Estado barra projeto que previa limpeza de ambientes para prevenir doenças

Justificativa é que medidas na área de vigilância são do governo federal, cabendo aos municípios, não ao Estado, a complementação delas

Mayara Bueno
Governadoria, no Parque dos Poderes, em Campo Grande. (Foto: Arquivo).Governadoria, no Parque dos Poderes, em Campo Grande. (Foto: Arquivo).

O Governo de Mato Grosso do Sul barrou o projeto de lei, aprovado na Assembleia Legislativa, que previa a limpeza de locais públicos ou privados que são fechados.
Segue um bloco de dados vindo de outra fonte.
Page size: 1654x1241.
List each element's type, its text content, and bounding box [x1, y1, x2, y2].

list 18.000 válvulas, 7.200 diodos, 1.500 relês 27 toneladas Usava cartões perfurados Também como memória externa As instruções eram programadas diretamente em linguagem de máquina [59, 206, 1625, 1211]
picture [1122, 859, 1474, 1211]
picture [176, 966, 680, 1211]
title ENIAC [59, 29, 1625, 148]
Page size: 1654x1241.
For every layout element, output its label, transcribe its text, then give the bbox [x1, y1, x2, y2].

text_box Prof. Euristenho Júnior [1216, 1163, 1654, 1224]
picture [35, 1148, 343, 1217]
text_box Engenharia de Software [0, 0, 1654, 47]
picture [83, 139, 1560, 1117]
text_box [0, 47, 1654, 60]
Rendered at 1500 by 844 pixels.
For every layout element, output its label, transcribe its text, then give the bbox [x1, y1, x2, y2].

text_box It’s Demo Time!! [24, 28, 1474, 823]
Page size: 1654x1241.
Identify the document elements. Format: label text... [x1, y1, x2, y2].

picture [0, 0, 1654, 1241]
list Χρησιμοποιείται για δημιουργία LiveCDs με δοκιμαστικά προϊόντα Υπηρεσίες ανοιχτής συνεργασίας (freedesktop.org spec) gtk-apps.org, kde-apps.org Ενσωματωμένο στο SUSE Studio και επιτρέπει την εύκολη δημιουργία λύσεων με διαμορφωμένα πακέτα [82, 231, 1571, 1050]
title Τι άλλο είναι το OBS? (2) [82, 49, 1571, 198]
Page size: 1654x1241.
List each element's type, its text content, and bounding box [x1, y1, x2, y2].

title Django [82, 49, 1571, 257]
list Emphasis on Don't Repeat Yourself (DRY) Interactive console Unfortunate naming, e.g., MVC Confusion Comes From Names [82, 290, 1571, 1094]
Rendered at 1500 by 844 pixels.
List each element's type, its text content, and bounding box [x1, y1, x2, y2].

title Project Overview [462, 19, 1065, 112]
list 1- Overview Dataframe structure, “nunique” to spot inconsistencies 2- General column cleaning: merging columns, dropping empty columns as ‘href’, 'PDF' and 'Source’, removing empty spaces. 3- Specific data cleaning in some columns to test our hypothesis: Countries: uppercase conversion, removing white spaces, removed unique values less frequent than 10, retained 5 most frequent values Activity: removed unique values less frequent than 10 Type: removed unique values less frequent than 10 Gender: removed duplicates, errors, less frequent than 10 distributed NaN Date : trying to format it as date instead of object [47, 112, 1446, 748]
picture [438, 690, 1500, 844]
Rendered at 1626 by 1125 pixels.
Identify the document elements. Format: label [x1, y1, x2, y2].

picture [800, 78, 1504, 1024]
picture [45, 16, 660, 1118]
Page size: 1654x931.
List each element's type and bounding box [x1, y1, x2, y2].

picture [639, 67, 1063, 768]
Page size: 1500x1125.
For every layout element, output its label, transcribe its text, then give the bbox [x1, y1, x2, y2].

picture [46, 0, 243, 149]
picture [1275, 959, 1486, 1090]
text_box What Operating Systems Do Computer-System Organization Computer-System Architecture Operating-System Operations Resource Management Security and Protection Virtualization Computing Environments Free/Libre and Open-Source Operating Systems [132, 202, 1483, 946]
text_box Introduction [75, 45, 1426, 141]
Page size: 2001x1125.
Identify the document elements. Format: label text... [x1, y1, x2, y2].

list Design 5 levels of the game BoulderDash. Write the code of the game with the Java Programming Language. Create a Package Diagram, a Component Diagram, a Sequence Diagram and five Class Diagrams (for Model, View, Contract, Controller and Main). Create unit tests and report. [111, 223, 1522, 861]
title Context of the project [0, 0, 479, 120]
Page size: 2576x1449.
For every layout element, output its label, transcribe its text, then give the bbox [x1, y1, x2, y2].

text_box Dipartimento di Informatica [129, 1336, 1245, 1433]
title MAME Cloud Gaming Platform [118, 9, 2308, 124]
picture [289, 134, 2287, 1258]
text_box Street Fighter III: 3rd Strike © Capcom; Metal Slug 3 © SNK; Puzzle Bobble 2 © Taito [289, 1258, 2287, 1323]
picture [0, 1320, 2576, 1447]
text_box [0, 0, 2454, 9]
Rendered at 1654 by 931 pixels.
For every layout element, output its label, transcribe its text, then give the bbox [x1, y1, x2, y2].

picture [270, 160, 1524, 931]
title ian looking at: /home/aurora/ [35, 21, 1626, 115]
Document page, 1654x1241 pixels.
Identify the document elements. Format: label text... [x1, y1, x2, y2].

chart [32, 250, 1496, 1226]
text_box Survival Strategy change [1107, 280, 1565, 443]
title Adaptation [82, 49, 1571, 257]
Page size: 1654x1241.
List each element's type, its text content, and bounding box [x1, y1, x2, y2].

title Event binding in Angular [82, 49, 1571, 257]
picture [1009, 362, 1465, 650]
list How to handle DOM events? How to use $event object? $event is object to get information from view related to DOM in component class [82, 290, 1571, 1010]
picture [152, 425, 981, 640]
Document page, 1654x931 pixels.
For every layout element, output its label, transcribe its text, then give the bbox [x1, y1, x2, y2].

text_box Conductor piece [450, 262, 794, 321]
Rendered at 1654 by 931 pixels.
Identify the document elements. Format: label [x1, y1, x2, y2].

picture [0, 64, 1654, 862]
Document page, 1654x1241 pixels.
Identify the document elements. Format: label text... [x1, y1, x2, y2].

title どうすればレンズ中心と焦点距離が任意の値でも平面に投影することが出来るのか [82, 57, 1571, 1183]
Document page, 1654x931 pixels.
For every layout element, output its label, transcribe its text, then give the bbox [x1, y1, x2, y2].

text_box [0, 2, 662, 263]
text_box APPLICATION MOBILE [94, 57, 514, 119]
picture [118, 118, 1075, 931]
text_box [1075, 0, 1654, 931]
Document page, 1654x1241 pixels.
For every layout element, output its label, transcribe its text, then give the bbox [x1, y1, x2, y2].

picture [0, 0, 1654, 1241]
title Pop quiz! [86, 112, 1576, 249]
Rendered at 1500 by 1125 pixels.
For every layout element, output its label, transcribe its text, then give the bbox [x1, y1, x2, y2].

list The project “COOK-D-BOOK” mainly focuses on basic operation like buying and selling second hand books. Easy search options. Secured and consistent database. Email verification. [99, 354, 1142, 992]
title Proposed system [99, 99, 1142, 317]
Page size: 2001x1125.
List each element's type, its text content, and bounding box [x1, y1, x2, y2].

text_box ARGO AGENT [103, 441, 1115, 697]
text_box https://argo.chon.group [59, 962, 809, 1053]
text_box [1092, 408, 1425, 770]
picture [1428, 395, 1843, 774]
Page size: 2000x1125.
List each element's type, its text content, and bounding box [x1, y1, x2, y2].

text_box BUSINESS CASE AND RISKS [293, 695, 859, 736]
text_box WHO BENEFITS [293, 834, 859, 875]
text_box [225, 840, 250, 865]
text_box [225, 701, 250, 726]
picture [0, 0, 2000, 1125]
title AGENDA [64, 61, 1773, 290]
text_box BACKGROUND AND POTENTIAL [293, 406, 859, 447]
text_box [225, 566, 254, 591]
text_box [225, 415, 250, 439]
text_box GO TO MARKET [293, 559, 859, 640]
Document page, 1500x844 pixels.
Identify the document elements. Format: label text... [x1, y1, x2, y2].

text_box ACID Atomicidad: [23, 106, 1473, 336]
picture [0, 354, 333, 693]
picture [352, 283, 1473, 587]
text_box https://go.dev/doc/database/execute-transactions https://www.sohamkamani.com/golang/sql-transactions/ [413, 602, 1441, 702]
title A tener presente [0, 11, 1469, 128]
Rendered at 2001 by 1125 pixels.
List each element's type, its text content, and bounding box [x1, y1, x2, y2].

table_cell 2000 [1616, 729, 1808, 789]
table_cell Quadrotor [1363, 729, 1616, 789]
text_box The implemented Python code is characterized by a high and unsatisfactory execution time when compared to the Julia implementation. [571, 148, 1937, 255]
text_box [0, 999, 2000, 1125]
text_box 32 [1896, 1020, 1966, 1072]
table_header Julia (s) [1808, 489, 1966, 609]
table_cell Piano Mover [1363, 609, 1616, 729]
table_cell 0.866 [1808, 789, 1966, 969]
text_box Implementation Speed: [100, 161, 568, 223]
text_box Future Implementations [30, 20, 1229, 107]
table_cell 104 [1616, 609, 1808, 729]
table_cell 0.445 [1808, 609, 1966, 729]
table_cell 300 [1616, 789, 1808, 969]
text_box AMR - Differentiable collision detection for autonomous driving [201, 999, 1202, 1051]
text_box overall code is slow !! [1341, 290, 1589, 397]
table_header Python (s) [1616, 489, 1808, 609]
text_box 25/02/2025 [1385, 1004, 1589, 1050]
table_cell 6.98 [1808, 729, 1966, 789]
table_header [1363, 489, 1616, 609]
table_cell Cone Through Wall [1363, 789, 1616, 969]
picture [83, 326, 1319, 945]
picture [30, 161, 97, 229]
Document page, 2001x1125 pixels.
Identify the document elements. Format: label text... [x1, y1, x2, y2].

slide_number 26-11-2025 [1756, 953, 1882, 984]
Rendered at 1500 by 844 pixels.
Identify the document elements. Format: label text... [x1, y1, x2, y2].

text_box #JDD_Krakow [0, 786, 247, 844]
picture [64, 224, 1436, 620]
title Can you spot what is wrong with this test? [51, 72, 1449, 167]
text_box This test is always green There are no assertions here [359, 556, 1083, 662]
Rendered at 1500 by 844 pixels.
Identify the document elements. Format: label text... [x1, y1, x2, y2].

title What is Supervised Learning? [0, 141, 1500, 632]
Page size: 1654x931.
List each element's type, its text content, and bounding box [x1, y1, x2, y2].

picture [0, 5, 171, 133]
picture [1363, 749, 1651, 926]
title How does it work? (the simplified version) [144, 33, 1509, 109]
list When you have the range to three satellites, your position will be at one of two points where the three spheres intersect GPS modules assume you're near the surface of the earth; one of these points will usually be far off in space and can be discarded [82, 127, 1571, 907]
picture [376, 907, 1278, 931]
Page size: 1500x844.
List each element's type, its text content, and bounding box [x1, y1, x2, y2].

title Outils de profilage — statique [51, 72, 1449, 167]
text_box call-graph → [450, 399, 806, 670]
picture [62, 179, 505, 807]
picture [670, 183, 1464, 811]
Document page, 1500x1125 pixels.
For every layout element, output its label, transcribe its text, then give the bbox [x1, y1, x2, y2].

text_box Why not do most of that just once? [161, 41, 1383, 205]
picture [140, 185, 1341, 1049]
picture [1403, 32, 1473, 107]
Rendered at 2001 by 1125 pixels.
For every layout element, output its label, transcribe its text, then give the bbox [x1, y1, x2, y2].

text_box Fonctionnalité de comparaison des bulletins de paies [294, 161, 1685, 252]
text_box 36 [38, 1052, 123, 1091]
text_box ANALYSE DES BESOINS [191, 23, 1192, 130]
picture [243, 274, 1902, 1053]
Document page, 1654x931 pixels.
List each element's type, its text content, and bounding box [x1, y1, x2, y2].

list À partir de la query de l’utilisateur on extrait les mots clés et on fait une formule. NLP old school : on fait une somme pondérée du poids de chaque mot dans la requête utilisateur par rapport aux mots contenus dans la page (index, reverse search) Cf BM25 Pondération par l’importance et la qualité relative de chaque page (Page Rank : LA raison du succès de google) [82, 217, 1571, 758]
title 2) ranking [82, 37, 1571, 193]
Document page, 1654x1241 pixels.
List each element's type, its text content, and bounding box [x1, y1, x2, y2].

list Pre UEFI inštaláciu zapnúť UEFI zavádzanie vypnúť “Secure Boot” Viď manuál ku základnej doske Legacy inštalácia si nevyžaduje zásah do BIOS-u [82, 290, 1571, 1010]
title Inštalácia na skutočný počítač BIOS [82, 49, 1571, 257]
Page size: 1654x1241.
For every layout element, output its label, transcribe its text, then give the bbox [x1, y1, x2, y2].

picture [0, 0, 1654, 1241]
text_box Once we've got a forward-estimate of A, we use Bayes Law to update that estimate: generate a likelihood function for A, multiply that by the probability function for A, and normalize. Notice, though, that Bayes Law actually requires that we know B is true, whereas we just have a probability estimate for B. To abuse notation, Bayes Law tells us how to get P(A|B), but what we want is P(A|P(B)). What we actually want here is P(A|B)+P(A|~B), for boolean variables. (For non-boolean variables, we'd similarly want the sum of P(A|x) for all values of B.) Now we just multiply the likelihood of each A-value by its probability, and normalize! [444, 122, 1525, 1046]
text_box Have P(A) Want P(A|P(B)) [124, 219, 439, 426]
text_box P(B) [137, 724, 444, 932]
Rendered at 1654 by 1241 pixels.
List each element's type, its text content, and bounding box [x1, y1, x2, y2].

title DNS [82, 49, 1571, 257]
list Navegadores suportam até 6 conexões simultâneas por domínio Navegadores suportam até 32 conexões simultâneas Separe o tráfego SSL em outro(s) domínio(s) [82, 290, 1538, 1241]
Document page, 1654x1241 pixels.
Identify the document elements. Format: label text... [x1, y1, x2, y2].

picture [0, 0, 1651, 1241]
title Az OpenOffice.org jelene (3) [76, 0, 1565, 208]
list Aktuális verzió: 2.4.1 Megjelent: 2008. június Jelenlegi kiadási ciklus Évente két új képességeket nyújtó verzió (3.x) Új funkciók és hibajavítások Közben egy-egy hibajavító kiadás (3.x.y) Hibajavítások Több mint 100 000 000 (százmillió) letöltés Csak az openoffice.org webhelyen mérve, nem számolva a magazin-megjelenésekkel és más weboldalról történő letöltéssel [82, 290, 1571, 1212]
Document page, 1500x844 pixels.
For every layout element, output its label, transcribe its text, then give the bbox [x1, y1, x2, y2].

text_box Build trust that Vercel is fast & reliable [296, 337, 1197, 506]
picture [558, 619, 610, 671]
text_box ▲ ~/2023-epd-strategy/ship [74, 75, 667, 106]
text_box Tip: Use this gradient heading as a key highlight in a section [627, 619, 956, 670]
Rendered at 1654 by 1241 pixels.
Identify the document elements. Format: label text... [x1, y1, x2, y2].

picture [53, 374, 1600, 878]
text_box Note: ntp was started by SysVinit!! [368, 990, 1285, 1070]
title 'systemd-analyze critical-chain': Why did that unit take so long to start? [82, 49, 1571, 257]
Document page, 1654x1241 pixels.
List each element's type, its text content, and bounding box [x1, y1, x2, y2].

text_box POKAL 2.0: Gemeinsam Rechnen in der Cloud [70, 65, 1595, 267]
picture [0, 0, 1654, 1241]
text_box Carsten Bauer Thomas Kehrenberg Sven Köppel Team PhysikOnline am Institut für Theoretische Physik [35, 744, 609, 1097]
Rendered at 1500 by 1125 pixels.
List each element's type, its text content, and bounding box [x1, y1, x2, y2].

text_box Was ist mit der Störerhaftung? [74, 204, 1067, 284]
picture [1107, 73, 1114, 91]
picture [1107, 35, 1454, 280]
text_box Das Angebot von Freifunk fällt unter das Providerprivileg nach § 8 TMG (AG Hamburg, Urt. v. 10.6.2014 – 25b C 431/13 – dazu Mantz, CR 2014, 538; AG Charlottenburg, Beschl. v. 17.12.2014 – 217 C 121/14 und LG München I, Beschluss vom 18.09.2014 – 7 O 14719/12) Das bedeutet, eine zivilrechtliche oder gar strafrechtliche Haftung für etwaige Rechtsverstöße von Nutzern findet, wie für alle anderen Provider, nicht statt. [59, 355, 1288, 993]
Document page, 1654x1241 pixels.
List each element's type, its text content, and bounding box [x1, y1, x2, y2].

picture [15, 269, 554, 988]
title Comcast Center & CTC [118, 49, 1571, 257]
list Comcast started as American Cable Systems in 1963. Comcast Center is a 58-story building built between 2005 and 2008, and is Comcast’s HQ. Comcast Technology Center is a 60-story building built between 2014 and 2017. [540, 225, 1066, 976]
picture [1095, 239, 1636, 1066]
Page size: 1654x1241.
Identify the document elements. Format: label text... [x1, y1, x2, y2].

O veto foi divulgado no Diário Oficial do Estado desta segunda-feira, 24, e a justificativa do governo é que a proposta seria inconstitucional.

Conforme o texto, os estabelecimentos seriam obrigados a promover processo de sanitização, que seria a desbacterização, como forma de evitar transmissão de doenças infectocontagiosas.

Deveriam ser incluídos na lei, hospitais, clínicas de saúde, consultórios médicos e odontológicos, laboratórios, escolas, creches, universidades, entre outros.

Para o governo, as normas gerais de proteção e defesa da saúde devem vii da União. “Ao Estado, por sua vez, é permitida a complementação de normas federais sobre estes temas, adaptando-se às suas peculiaridades locais, salvo a ausência de norma federal”.

A participação dos estados, acrescenta o governo, deve ser “meramente participativa”, ficando o efetivo desenvolvimento e a execução de eventuais medidas “à conta dos municípios”.

“Sendo assim, o projeto de lei, apresenta vício de inconstitucionalidade formal, na medida em que propõe a instituição e execução, pelo Estado, de uma política cuja competência” é dos municípios.

O veto à proposta será encaminhado à Assembleia Legislativa para os deputados estaduais analisarem se derrubam a proibição. Se isto ocorrer, a medida deverá ser implementada. Caso mantenham o veto, o projeto é arquivado de vez.

Este é o terceiro veto a proposta do Legislativo estadual em uma semana. Em todos os casos, o Estado argumenta que, embora os projetos sejam bons, são inconstitucionais, ou seja, não podem ser aplicados.